> [What you should do]
Word for word, restate the lines from the top of the records below through the line with "1. 数据包在传输过程中容易丢失", both included, with no pictures in the result.

> [Working data]
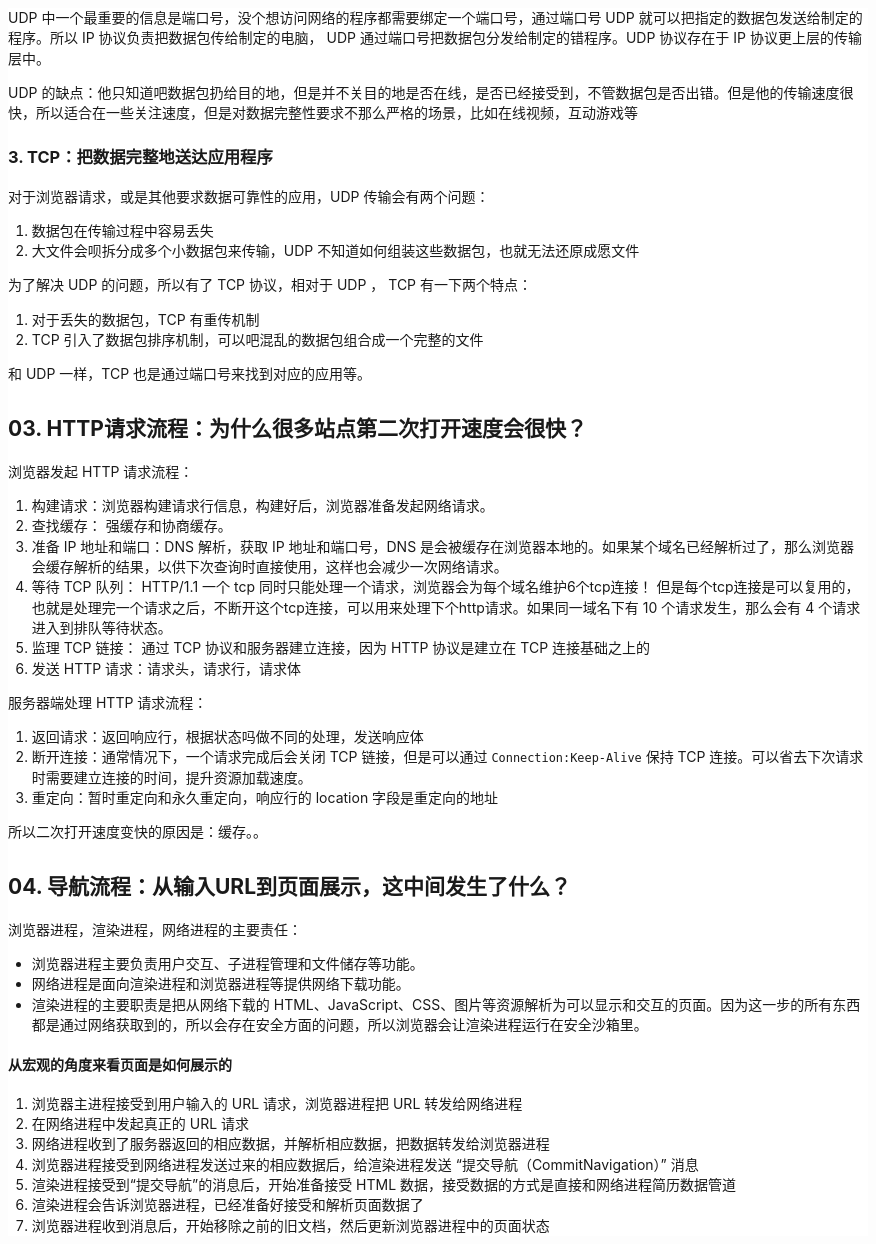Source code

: UDP 中一个最重要的信息是端口号，没个想访问网络的程序都需要绑定一个端口号，通过端口号 UDP 就可以把指定的数据包发送给制定的程序。所以 IP 协议负责把数据包传给制定的电脑， UDP 通过端口号把数据包分发给制定的错程序。UDP 协议存在于 IP 协议更上层的传输层中。

UDP 的缺点：他只知道吧数据包扔给目的地，但是并不关目的地是否在线，是否已经接受到，不管数据包是否出错。但是他的传输速度很快，所以适合在一些关注速度，但是对数据完整性要求不那么严格的场景，比如在线视频，互动游戏等

### 3. TCP：把数据完整地送达应用程序
对于浏览器请求，或是其他要求数据可靠性的应用，UDP 传输会有两个问题：

1. 数据包在传输过程中容易丢失
1. 大文件会呗拆分成多个小数据包来传输，UDP 不知道如何组装这些数据包，也就无法还原成愿文件

为了解决 UDP 的问题，所以有了 TCP 协议，相对于 UDP ， TCP 有一下两个特点：

1. 对于丢失的数据包，TCP 有重传机制
1. TCP 引入了数据包排序机制，可以吧混乱的数据包组合成一个完整的文件

和 UDP 一样，TCP 也是通过端口号来找到对应的应用等。

## 03. HTTP请求流程：为什么很多站点第二次打开速度会很快？

浏览器发起 HTTP 请求流程：

1. 构建请求：浏览器构建请求行信息，构建好后，浏览器准备发起网络请求。
2. 查找缓存： 强缓存和协商缓存。
3. 准备 IP 地址和端口：DNS 解析，获取 IP 地址和端口号，DNS 是会被缓存在浏览器本地的。如果某个域名已经解析过了，那么浏览器会缓存解析的结果，以供下次查询时直接使用，这样也会减少一次网络请求。
1. 等待 TCP 队列： HTTP/1.1 一个 tcp 同时只能处理一个请求，浏览器会为每个域名维护6个tcp连接！ 但是每个tcp连接是可以复用的，也就是处理完一个请求之后，不断开这个tcp连接，可以用来处理下个http请求。如果同一域名下有 10 个请求发生，那么会有 4 个请求进入到排队等待状态。
5. 监理 TCP 链接： 通过 TCP 协议和服务器建立连接，因为 HTTP 协议是建立在 TCP 连接基础之上的
1. 发送 HTTP 请求：请求头，请求行，请求体

服务器端处理 HTTP 请求流程：

1. 返回请求：返回响应行，根据状态吗做不同的处理，发送响应体
1. 断开连接：通常情况下，一个请求完成后会关闭 TCP 链接，但是可以通过 `Connection:Keep-Alive` 保持 TCP 连接。可以省去下次请求时需要建立连接的时间，提升资源加载速度。
1. 重定向：暂时重定向和永久重定向，响应行的 location 字段是重定向的地址

所以二次打开速度变快的原因是：缓存。。

## 04. 导航流程：从输入URL到页面展示，这中间发生了什么？

浏览器进程，渲染进程，网络进程的主要责任：

- 浏览器进程主要负责用户交互、子进程管理和文件储存等功能。
- 网络进程是面向渲染进程和浏览器进程等提供网络下载功能。
- 渲染进程的主要职责是把从网络下载的 HTML、JavaScript、CSS、图片等资源解析为可以显示和交互的页面。因为这一步的所有东西都是通过网络获取到的，所以会存在安全方面的问题，所以浏览器会让渲染进程运行在安全沙箱里。

#### 从宏观的角度来看页面是如何展示的

1. 浏览器主进程接受到用户输入的 URL 请求，浏览器进程把 URL 转发给网络进程
1. 在网络进程中发起真正的 URL 请求
1. 网络进程收到了服务器返回的相应数据，并解析相应数据，把数据转发给浏览器进程
1. 浏览器进程接受到网络进程发送过来的相应数据后，给渲染进程发送 “提交导航（CommitNavigation）” 消息
1. 渲染进程接受到“提交导航”的消息后，开始准备接受 HTML 数据，接受数据的方式是直接和网络进程简历数据管道
1. 渲染进程会告诉浏览器进程，已经准备好接受和解析页面数据了
1. 浏览器进程收到消息后，开始移除之前的旧文档，然后更新浏览器进程中的页面状态
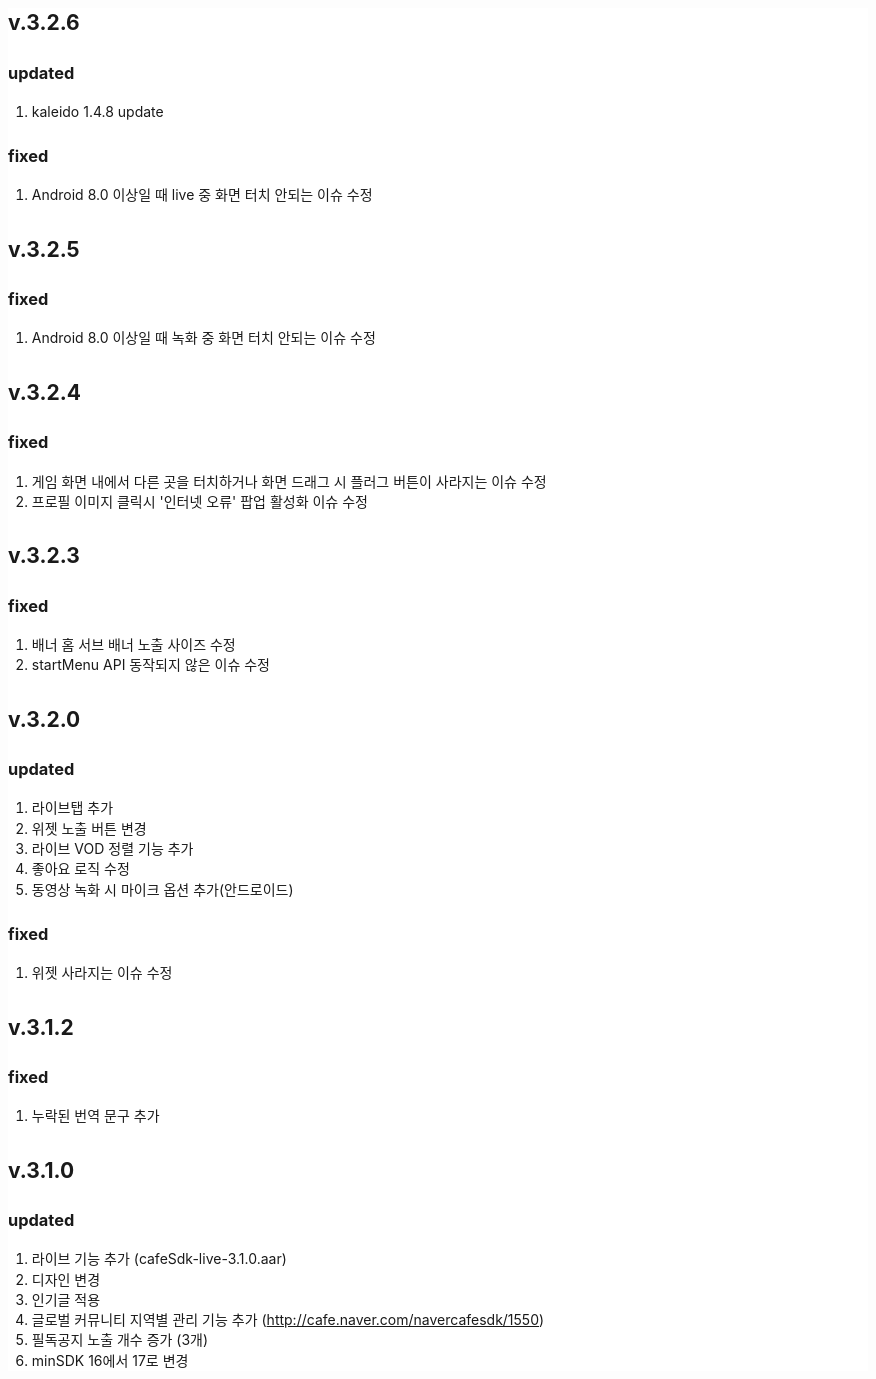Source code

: v.3.2.6
-------------
### updated
1. kaleido 1.4.8 update

### fixed
1. Android 8.0 이상일 때 live 중 화면 터치 안되는 이슈 수정


v.3.2.5
-------------
### fixed
1. Android 8.0 이상일 때 녹화 중 화면 터치 안되는 이슈 수정

v.3.2.4
-------------
### fixed
1. 게임 화면 내에서 다른 곳을 터치하거나 화면 드래그 시 플러그 버튼이 사라지는 이슈 수정
2. 프로필 이미지 클릭시 '인터넷 오류' 팝업 활성화 이슈 수정

v.3.2.3
-------------
### fixed
1. 배너 홈 서브 배너 노출 사이즈 수정
2. startMenu API 동작되지 않은 이슈 수정


v.3.2.0
-------------
### updated
1. 라이브탭 추가
2. 위젯 노출 버튼 변경
3. 라이브 VOD 정렬 기능 추가
4. 좋아요 로직 수정
5. 동영상 녹화 시 마이크 옵션 추가(안드로이드)

### fixed
1. 위젯 사라지는 이슈 수정

v.3.1.2
-------------
### fixed
1. 누락된 번역 문구 추가 


v.3.1.0
-------------
### updated
1. 라이브 기능 추가 (cafeSdk-live-3.1.0.aar)
2. 디자인 변경
3. 인기글 적용
4. 글로벌 커뮤니티 지역별 관리 기능 추가 (http://cafe.naver.com/navercafesdk/1550)
5. 필독공지 노출 개수 증가 (3개)
6. minSDK 16에서 17로 변경 
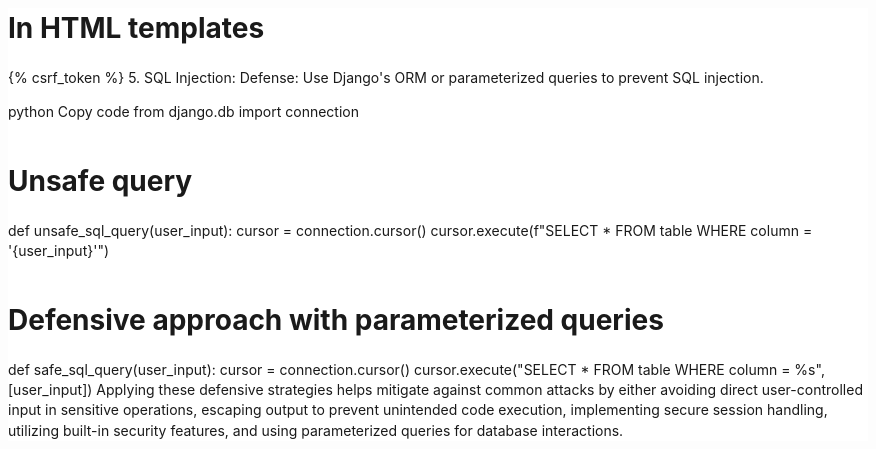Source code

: # In HTML templates
{% csrf_token %}
5. SQL Injection:
Defense: Use Django's ORM or parameterized queries to prevent SQL injection.

python
Copy code
from django.db import connection

# Unsafe query
def unsafe_sql_query(user_input):
    cursor = connection.cursor()
    cursor.execute(f"SELECT * FROM table WHERE column = '{user_input}'")

# Defensive approach with parameterized queries
def safe_sql_query(user_input):
    cursor = connection.cursor()
    cursor.execute("SELECT * FROM table WHERE column = %s", [user_input])
Applying these defensive strategies helps mitigate against common attacks by either avoiding direct user-controlled input in sensitive operations, escaping output to prevent unintended code execution, implementing secure session handling, utilizing built-in security features, and using parameterized queries for database interactions.

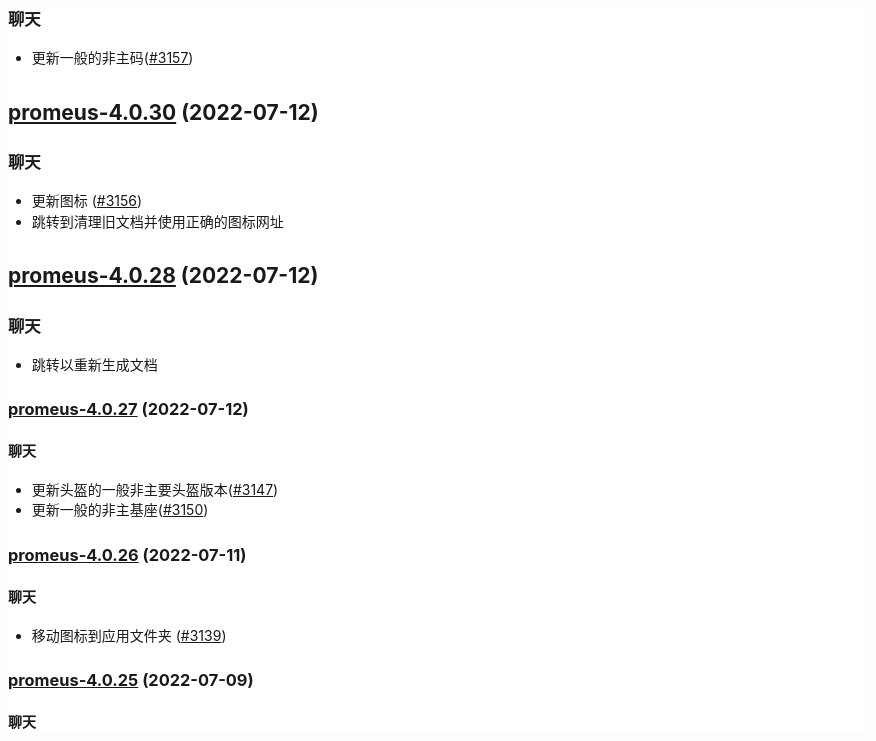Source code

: ### 聊天

- 更新一般的非主码([#3157](https://github.com/truecharts/apps/issues/3157))



## [promeus-4.0.30](https://github.com/truecharts/apps/compare/prometheus-4.0.28...prometheus-4.0.30) (2022-07-12)

### 聊天

- 更新图标 ([#3156](https://github.com/truecharts/apps/issues/3156))
- 跳转到清理旧文档并使用正确的图标网址



## [promeus-4.0.28](https://github.com/truecharts/apps/compare/uptimerobot-prometheus-4.0.13...prometheus-4.0.28) (2022-07-12)

### 聊天

- 跳转以重新生成文档



<a name="prometheus-4.0.27"></a>

### [promeus-4.0.27](https://github.com/truecharts/apps/compare/uptimerobot-prometheus-4.0.12...prometheus-4.0.27) (2022-07-12)

#### 聊天

* 更新头盔的一般非主要头盔版本([#3147](https://github.com/truecharts/apps/issues/3147))
* 更新一般的非主基座([#3150](https://github.com/truecharts/apps/issues/3150))



<a name="prometheus-4.0.26"></a>

### [promeus-4.0.26](https://github.com/truecharts/apps/compare/prometheus-4.0.25...prometheus-4.0.26) (2022-07-11)

#### 聊天

* 移动图标到应用文件夹 ([#3139](https://github.com/truecharts/apps/issues/3139))



<a name="prometheus-4.0.25"></a>

### [promeus-4.0.25](https://github.com/truecharts/apps/compare/prometheus-4.0.24...prometheus-4.0.25) (2022-07-09)

#### 聊天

> [Result of the task]
Source code

: UDP 中一个最重要的信息是端口号，没个想访问网络的程序都需要绑定一个端口号，通过端口号 UDP 就可以把指定的数据包发送给制定的程序。所以 IP 协议负责把数据包传给制定的电脑， UDP 通过端口号把数据包分发给制定的错程序。UDP 协议存在于 IP 协议更上层的传输层中。

UDP 的缺点：他只知道吧数据包扔给目的地，但是并不关目的地是否在线，是否已经接受到，不管数据包是否出错。但是他的传输速度很快，所以适合在一些关注速度，但是对数据完整性要求不那么严格的场景，比如在线视频，互动游戏等

### 3. TCP：把数据完整地送达应用程序
对于浏览器请求，或是其他要求数据可靠性的应用，UDP 传输会有两个问题：

1. 数据包在传输过程中容易丢失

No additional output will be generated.